Xi Jinping has a degree in chemical engineering, and this plan is his major contribution, and the article is correct that it should last at least 10 years. Hu Jintao has a degree in hydraulic engineering, and his major project has been a massive irrigation plan to move excess rain water from the south and east coasts where it is not needed to the northern and western provinces where it is needed. This project includes land reclamation and should last until 2020 to 2025. It was ridiculed in the west until the 2011 droughts, fires, and heat forced the US to import food from China, and the US bought more Chinese food in 2012. The US, Mexico, Africa, the Middle East, Australia, and India are becoming polluted deserts, so Beijing should dominate the world’s food supply by 2025. The leaders of China are scientists, engineers, and technicians who have proper training for their major projects.

My partners and I are helping with both pollution and food production.
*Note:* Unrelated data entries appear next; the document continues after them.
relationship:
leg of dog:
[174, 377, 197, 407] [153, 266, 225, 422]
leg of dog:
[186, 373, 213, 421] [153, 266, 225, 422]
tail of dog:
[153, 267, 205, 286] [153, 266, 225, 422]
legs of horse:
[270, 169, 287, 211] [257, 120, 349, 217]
We operate warehouse farms with multiple technologies inside cities that take city air, pass it through electrostatic plates to remove the dangerous pollutants, use filters to remove particulates, and use the CO2 to increase food production and clean the air. The equation is CO2 + H2O + soil nutrients + green plants + light = food + O2. We are helping China grow more food and reduce pollution in its cities at the same time.
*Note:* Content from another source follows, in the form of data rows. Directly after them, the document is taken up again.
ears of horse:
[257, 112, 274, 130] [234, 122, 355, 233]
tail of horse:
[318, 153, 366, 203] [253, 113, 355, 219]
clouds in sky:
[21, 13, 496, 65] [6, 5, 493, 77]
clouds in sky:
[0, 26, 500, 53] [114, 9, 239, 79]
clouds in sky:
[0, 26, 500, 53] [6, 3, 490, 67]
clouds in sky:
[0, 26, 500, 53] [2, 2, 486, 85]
Jan 10, 2013 1:40pm EST  --  Report as abuse
boonteetan wrote:
On the contrary, the meteoric rise of China’s economy is beginning to take its toll. The unfiltered air from factories, chemical industries, electricity generators and cars had polluted the nation’s atmosphere to such an extent that it is beyond belief.Beijing’s cars are chocking the city. This is a severe warning from nature. Failing to impose strict rules to contain air pollution will certainly be disastrous. No more procrastination, act now, act fast. (vzc1943)

Jan 13, 2013 5:04am EST  --  Report as abuse
JesseR wrote:
Instead of insulting China on pollution, we should praise the efforts toward sustainability. Of all places to test the limits of population, China is a ready test ground. With a need for ecological technology greater then any other country. Just imagine a China with ten billion people, obviously coal firing plants would not suit their needs!